### EXERCISE 1
Output the part of the email from "On 2014-10-30 21:03:43" up to and including "tests are not.", word for word.

### SUPPLIED PASSAGE
On 2014-10-30 21:03:43 -0400, Tom Lane wrote:
> Andres Freund <andres@2ndquadrant.com> writes:
> > On 2014-10-30 20:13:53 -0400, Tom Lane wrote:
> >> As I said upthread, that approach seems to me to be contrary to the
> >> project policy about how configure should behave.
>
> > I don't think that holds much water. There's a fair amount of things
> > that configure detects automatically. I don't think the comparison to
> > plperl or such is meaningful - that's a runtime/install time
> > difference. These tests are not.
>
> Meh. Right now, it's easy to dismiss these tests as unimportant,
> figuring that they play little part in whether the completed build
> is reliable. But that may not always be true. If they do become
> a significant part of our test arsenal, silently omitting them will
> not be cool for configure to do.

### PROVIDED RECORDS
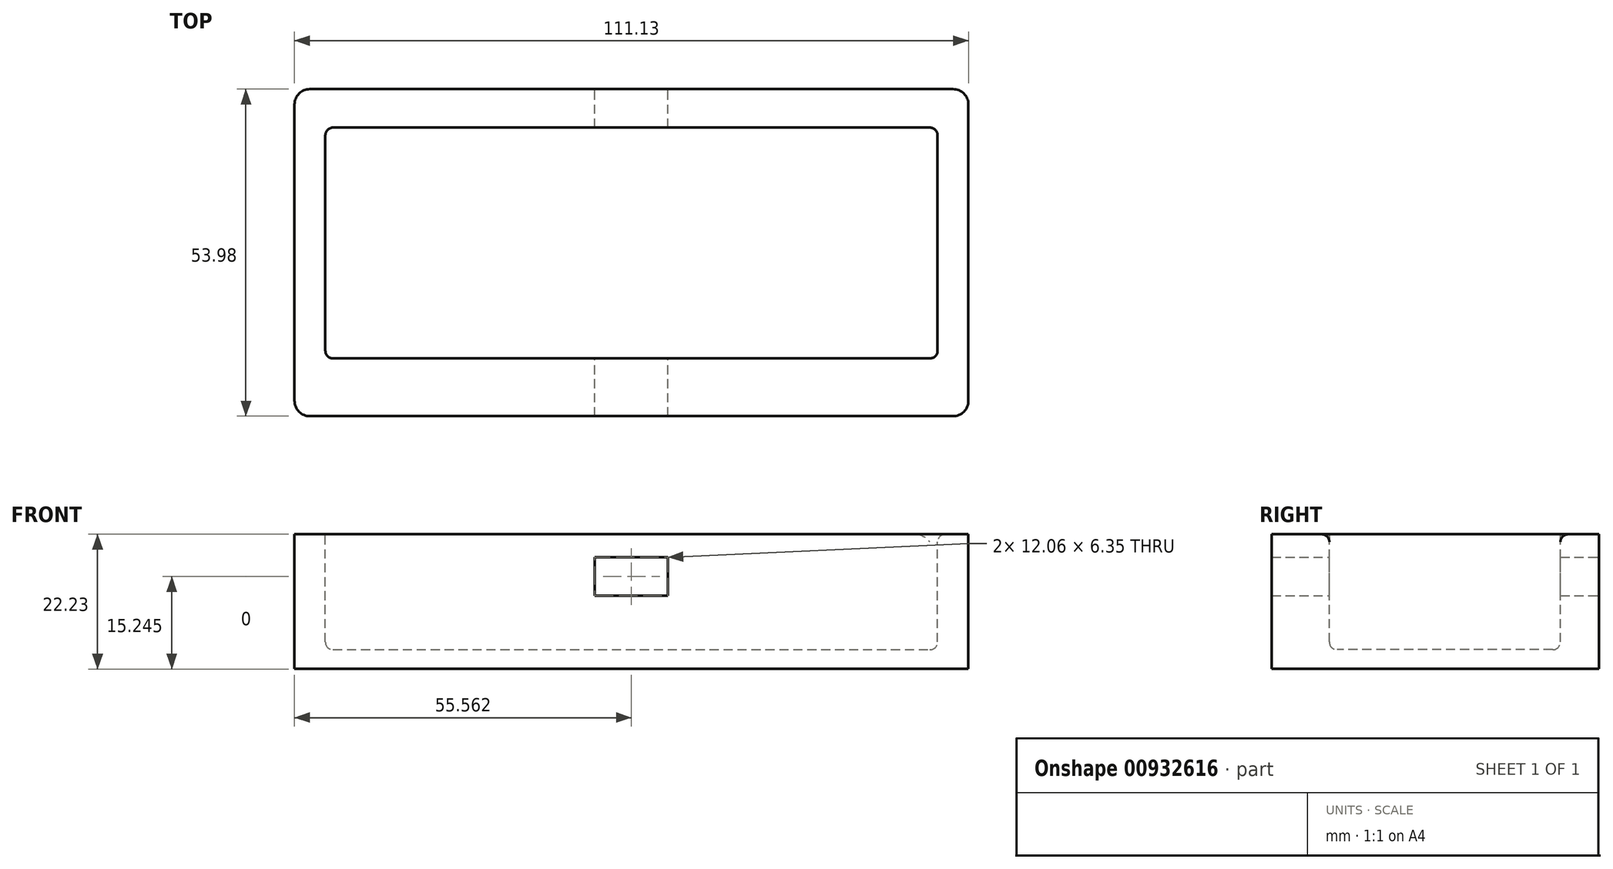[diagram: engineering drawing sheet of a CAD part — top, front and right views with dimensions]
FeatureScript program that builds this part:
annotation { "Feature Type Name" : "Feature", "Feature Type Description" : "" }
export const myFeature = defineFeature(function(context is Context, id is Id, definition is map)
    precondition{}
    {
        {
            var Q0;
            Q0=qCreatedBy(makeId("Top.planeOp"),FACE);
            var sketch = newSketch(context, id + "F0", { "sketchPlane" : qUnion([Q0])});
            skLineSegment(sketch, "E0.bottom", {"start": v(2.54, 0) * mm, "end": v(108.59, 0) * mm});
            skLineSegment(sketch, "E0.top", {"start": v(2.54, 53.98) * mm, "end": v(108.59, 53.98) * mm});
            skLineSegment(sketch, "E0.left", {"start": v(0, 2.54) * mm, "end": v(0, 51.44) * mm});
            skLineSegment(sketch, "E0.right", {"start": v(111.12, 2.54) * mm, "end": v(111.12, 51.44) * mm});
            skPoint(sketch, "E1.visualSharp", {"position": v(0, 53.98) * mm});
            skArc(sketch, "E1.filletArc", {"start": v(2.54, 53.98) * mm, "mid": v(0.74, 53.23) * mm, "end": v(0, 51.44) * mm});
            skPoint(sketch, "E2.visualSharp", {"position": v(111.12, 53.98) * mm});
            skArc(sketch, "E2.filletArc", {"start": v(111.12, 51.44) * mm, "mid": v(110.38, 53.23) * mm, "end": v(108.59, 53.98) * mm});
            skPoint(sketch, "E3.visualSharp", {"position": v(111.12, 0) * mm});
            skArc(sketch, "E3.filletArc", {"start": v(108.59, 0) * mm, "mid": v(110.38, 0.74) * mm, "end": v(111.13, 2.54) * mm});
            skPoint(sketch, "E4.visualSharp", {"position": v(0, 0) * mm});
            skArc(sketch, "E4.filletArc", {"start": v(0, 2.54) * mm, "mid": v(0.74, 0.74) * mm, "end": v(2.54, 0) * mm});
            skLineSegment(sketch, "E5", {"start": v(0, 26.99) * mm, "end": v(111.12, 26.99) * mm, "construction": true});
            skLineSegment(sketch, "E6", {"start": v(55.56, 53.98) * mm, "end": v(55.56, 0) * mm, "construction": true});
            skLineSegment(sketch, "E7.0", {"start": v(5.08, 47.62) * mm, "end": v(106.05, 47.62) * mm});
            skLineSegment(sketch, "E8.0", {"start": v(5.08, 9.53) * mm, "end": v(106.05, 9.53) * mm});
            skLineSegment(sketch, "E9", {"start": v(5.08, 47.62) * mm, "end": v(5.08, 9.53) * mm});
            skLineSegment(sketch, "E10", {"start": v(106.05, 47.62) * mm, "end": v(106.05, 9.53) * mm});
            skSolve(sketch);
        }
        {
            var Q0;
            Q0=makeQuery(id+"F0.imprint","IMPRINT",FACE,{"disambiguationData":[TD([[makeQuery(id+"F0.imprint","IMPRINT",EDGE,{"derivedFrom":sQuery(id+"F0.wireOp",EDGE,"E0.bottom")}),1.0]])]});
            extrude(context, id + "F1", {"entities" : qUnion([Q0]), "oppositeDirection" : true, "depth" : 19.05 * mm, "offsetDistance" : 25.4 * mm});
        }
        {
            var Q0;
            Q0=makeQuery(id+"F1.opExtrude","CAP_FACE",FACE,{"disambiguationData":[OSD([sQuery(id+"F0.wireOp",EDGE,"E0.bottom"),sQuery(id+"F0.wireOp",EDGE,"E0.top"),sQuery(id+"F0.wireOp",EDGE,"E0.left"),sQuery(id+"F0.wireOp",EDGE,"E0.right"),sQuery(id+"F0.wireOp",EDGE,"E1.filletArc"),sQuery(id+"F0.wireOp",EDGE,"E2.filletArc"),sQuery(id+"F0.wireOp",EDGE,"E3.filletArc"),sQuery(id+"F0.wireOp",EDGE,"E4.filletArc"),sQuery(id+"F0.wireOp",EDGE,"E7.0"),sQuery(id+"F0.wireOp",EDGE,"E8.0"),sQuery(id+"F0.wireOp",EDGE,"E9"),sQuery(id+"F0.wireOp",EDGE,"E10")])],"isStart":false});
            var sketch = newSketch(context, id + "F2", { "sketchPlane" : qUnion([Q0])});
            skLineSegment(sketch, "E11.0", {"start": v(2.54, -53.98) * mm, "end": v(108.59, -53.98) * mm});
            skLineSegment(sketch, "E11.1", {"start": v(111.12, -2.54) * mm, "end": v(111.12, -51.44) * mm});
            skLineSegment(sketch, "E11.2", {"start": v(0, -26.99) * mm, "end": v(111.12, -26.99) * mm});
            skLineSegment(sketch, "E11.3", {"start": v(5.08, -47.62) * mm, "end": v(106.05, -47.62) * mm});
            skLineSegment(sketch, "E11.4", {"start": v(106.05, -47.62) * mm, "end": v(106.05, -9.53) * mm});
            skLineSegment(sketch, "E11.5", {"start": v(2.54, 0) * mm, "end": v(108.59, 0) * mm});
            skLineSegment(sketch, "E11.6", {"start": v(5.08, -47.62) * mm, "end": v(5.08, -9.53) * mm});
            skLineSegment(sketch, "E11.7", {"start": v(5.08, -9.53) * mm, "end": v(106.05, -9.53) * mm});
            skLineSegment(sketch, "E11.8", {"start": v(0, -2.54) * mm, "end": v(0, -51.44) * mm});
            skLineSegment(sketch, "E11.9", {"start": v(55.56, -53.98) * mm, "end": v(55.56, 0) * mm});
            skArc(sketch, "E11.10", {"start": v(108.59, 0) * mm, "mid": v(110.38, -0.74) * mm, "end": v(111.13, -2.54) * mm});
            skArc(sketch, "E12.0.1", {"start": v(108.59, -53.97) * mm, "mid": v(110.38, -53.23) * mm, "end": v(111.13, -51.44) * mm});
            skLineSegment(sketch, "E12.0.2", {"start": v(111.12, -51.44) * mm, "end": v(111.12, -2.54) * mm});
            skArc(sketch, "E12.0.3", {"start": v(111.13, -2.54) * mm, "mid": v(110.38, -0.74) * mm, "end": v(108.59, 0) * mm});
            skLineSegment(sketch, "E12.0.4", {"start": v(108.59, 0) * mm, "end": v(2.54, 0) * mm});
            skArc(sketch, "E12.0.5", {"start": v(2.54, 0) * mm, "mid": v(0.74, -0.74) * mm, "end": v(0, -2.54) * mm});
            skArc(sketch, "E12.0.7", {"start": v(0, -51.44) * mm, "mid": v(0.74, -53.23) * mm, "end": v(2.54, -53.98) * mm});
            skLineSegment(sketch, "E13.0.2", {"start": v(106.05, -9.53) * mm, "end": v(106.05, -47.62) * mm});
            skLineSegment(sketch, "E13.0.3", {"start": v(106.05, -47.62) * mm, "end": v(5.08, -47.62) * mm});
            skSolve(sketch);
        }
        {
            var Q0;
            Q0 = qSketchRegion(id + "F2", true);
            var Q1;
            {var subQ0=sQuery(id+"F2.wireOp",EDGE,"E11.6");var subQ1=sQuery(id+"F2.wireOp",EDGE,"E11.2");var subQ2=makeQuery(id+"F2.imprint","INTERSECT",VERTEX,{"derivedFrom":[subQ1,subQ0]});Q1=makeQuery(id+"F2.imprint","IMPRINT",FACE,{"disambiguationData":[TD([[makeQuery(id+"F2.imprint","IMPRINT",EDGE,{"disambiguationData":[TD([[subQ2,-1.0]])],"derivedFrom":subQ1}),-1.0]])]});}
            var Q2;
            {var subQ0=sQuery(id+"F2.wireOp",EDGE,"E11.6");var subQ1=sQuery(id+"F2.wireOp",EDGE,"E11.2");var subQ2=makeQuery(id+"F2.imprint","INTERSECT",VERTEX,{"derivedFrom":[subQ1,subQ0]});Q2=makeQuery(id+"F2.imprint","IMPRINT",FACE,{"disambiguationData":[TD([[makeQuery(id+"F2.imprint","IMPRINT",EDGE,{"disambiguationData":[TD([[subQ2,-1.0]])],"derivedFrom":subQ1}),1.0]])]});}
            var Q3;
            {var subQ0=sQuery(id+"F2.wireOp",EDGE,"E11.9");var subQ1=sQuery(id+"F2.wireOp",EDGE,"E11.2");var subQ2=makeQuery(id+"F2.imprint","INTERSECT",VERTEX,{"derivedFrom":[subQ1,subQ0]});Q3=makeQuery(id+"F2.imprint","IMPRINT",FACE,{"disambiguationData":[TD([[makeQuery(id+"F2.imprint","IMPRINT",EDGE,{"disambiguationData":[TD([[subQ2,-1.0]])],"derivedFrom":subQ1}),1.0]])]});}
            var Q4;
            {var subQ0=sQuery(id+"F2.wireOp",EDGE,"E11.9");var subQ1=sQuery(id+"F2.wireOp",EDGE,"E11.2");var subQ2=makeQuery(id+"F2.imprint","INTERSECT",VERTEX,{"derivedFrom":[subQ1,subQ0]});Q4=makeQuery(id+"F2.imprint","IMPRINT",FACE,{"disambiguationData":[TD([[makeQuery(id+"F2.imprint","IMPRINT",EDGE,{"disambiguationData":[TD([[subQ2,-1.0]])],"derivedFrom":subQ1}),-1.0]])]});}
            extrude(context, id + "F3", {"entities" : qUnion([Q0, Q1, Q2, Q3, Q4]), "operationType" : NewBodyOperationType.ADD, "depth" : 3.17 * mm, "offsetDistance" : 25.4 * mm});
        }
        {
            var Q0;
            Q0=makeQuery(id+"F3.boolean.opBoolean","MERGE",FACE,{"derivedFrom":[makeQuery(id+"F1.opExtrude","SWEPT_FACE",FACE,{"disambiguationData":[OSD([sQuery(id+"F0.wireOp",EDGE,"E0.top")])]}),makeQuery(id+"F3.opExtrude","SWEPT_FACE",FACE,{"disambiguationData":[OSD([sQuery(id+"F2.wireOp",EDGE,"E11.0")])]})]});
            var sketch = newSketch(context, id + "F4", { "sketchPlane" : qUnion([Q0])});
            skLineSegment(sketch, "E14.bottom", {"start": v(-61.6, -3.81) * mm, "end": v(-49.53, -3.8) * mm});
            skLineSegment(sketch, "E14.top", {"start": v(-61.6, -10.16) * mm, "end": v(-49.53, -10.16) * mm});
            skLineSegment(sketch, "E14.left", {"start": v(-61.6, -3.81) * mm, "end": v(-61.6, -10.16) * mm});
            skLineSegment(sketch, "E14.right", {"start": v(-49.53, -3.8) * mm, "end": v(-49.53, -10.16) * mm});
            skSolve(sketch);
        }
        {
            var Q0;
            Q0=makeQuery(id+"F4.imprint","IMPRINT",FACE,{"disambiguationData":[TD([[makeQuery(id+"F4.imprint","IMPRINT",EDGE,{"derivedFrom":sQuery(id+"F4.wireOp",EDGE,"E14.bottom")}),-1.0]])]});
            extrude(context, id + "F5", {"entities" : qUnion([Q0]), "operationType" : NewBodyOperationType.REMOVE, "endBound" : BoundingType.THROUGH_ALL, "oppositeDirection" : true, "depth" : 25.4 * mm, "offsetDistance" : 25.4 * mm});
        }
        {
            var Q0;
            Q0=makeQuery(id+"F1.opExtrude","SWEPT_EDGE",EDGE,{"disambiguationData":[OSD([sQuery(id+"F0.wireOp",EDGE,"E7.0"),sQuery(id+"F0.wireOp",EDGE,"E9")])]});
            var Q1;
            Q1=makeQuery(id+"F1.opExtrude","SWEPT_EDGE",EDGE,{"disambiguationData":[OSD([sQuery(id+"F0.wireOp",EDGE,"E7.0"),sQuery(id+"F0.wireOp",EDGE,"E10")])]});
            var Q2;
            Q2=makeQuery(id+"F1.opExtrude","SWEPT_EDGE",EDGE,{"disambiguationData":[OSD([sQuery(id+"F0.wireOp",EDGE,"E8.0"),sQuery(id+"F0.wireOp",EDGE,"E9")])]});
            var Q3;
            Q3=makeQuery(id+"F1.opExtrude","SWEPT_EDGE",EDGE,{"disambiguationData":[OSD([sQuery(id+"F0.wireOp",EDGE,"E8.0"),sQuery(id+"F0.wireOp",EDGE,"E10")])]});
            var Q4;
            Q4=makeQuery(id+"F3.opExtrude","CAP_FACE",FACE,{"disambiguationData":[OSD([sQuery(id+"F2.wireOp",EDGE,"E11.0"),sQuery(id+"F2.wireOp",EDGE,"E12.0.1"),sQuery(id+"F2.wireOp",EDGE,"E12.0.2"),sQuery(id+"F2.wireOp",EDGE,"E12.0.3"),sQuery(id+"F2.wireOp",EDGE,"E12.0.5"),sQuery(id+"F2.wireOp",EDGE,"E11.8"),sQuery(id+"F2.wireOp",EDGE,"E12.0.7"),sQuery(id+"F2.wireOp",EDGE,"E11.5")])],"isStart":true});
            var Q5;
            Q5=makeQuery(id+"F1.opExtrude","CAP_EDGE",EDGE,{"disambiguationData":[OSD([sQuery(id+"F0.wireOp",EDGE,"E10")])],"isStart":true});
            fillet(context, id + "F6", {"entities" : qUnion([Q0, Q1, Q2, Q3, Q4, Q5]), "radius" : 1.27 * mm, "tangentPropagation" : true, "allowEdgeOverflow" : false});
        }
    });
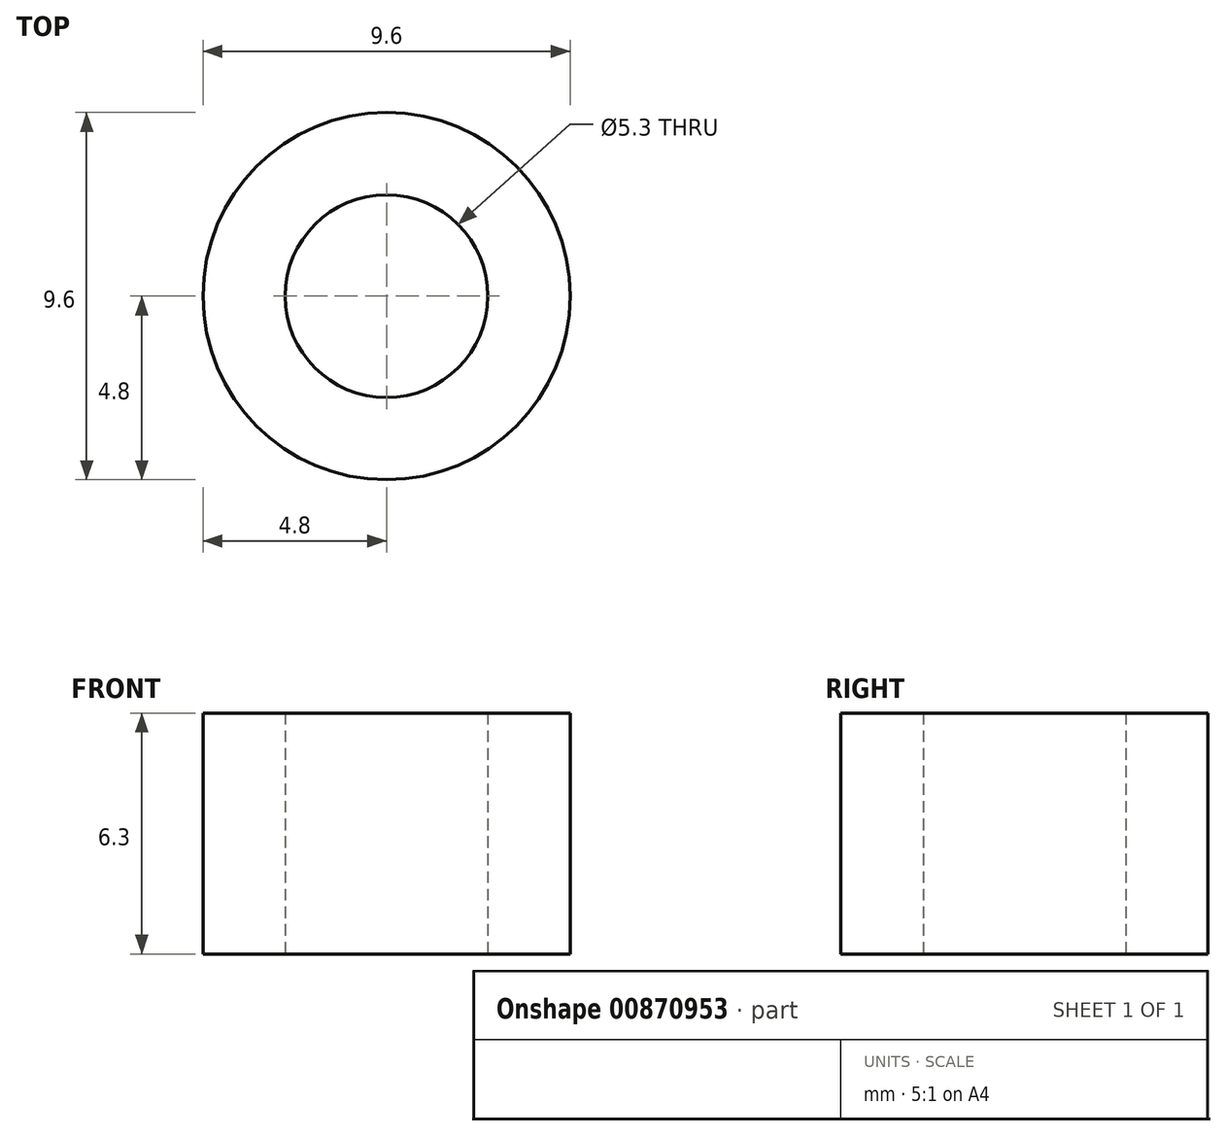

### EXERCISE 2
Return the lines of the listing from its start up to and including the line with "export const myFeature", unchanged, and leave the pictures out.

### EXERCISE OUTPUT 1
On 2014-10-30 21:03:43 -0400, Tom Lane wrote:
> Andres Freund <andres@2ndquadrant.com> writes:
> > On 2014-10-30 20:13:53 -0400, Tom Lane wrote:
> >> As I said upthread, that approach seems to me to be contrary to the
> >> project policy about how configure should behave.
>
> > I don't think that holds much water. There's a fair amount of things
> > that configure detects automatically. I don't think the comparison to
> > plperl or such is meaningful - that's a runtime/install time
> > difference. These tests are not.

### EXERCISE OUTPUT 2
[diagram: engineering drawing sheet of a CAD part — top, front and right views with dimensions]
FeatureScript program that builds this part:
annotation { "Feature Type Name" : "Feature", "Feature Type Description" : "" }
export const myFeature = defineFeature(function(context is Context, id is Id, definition is map)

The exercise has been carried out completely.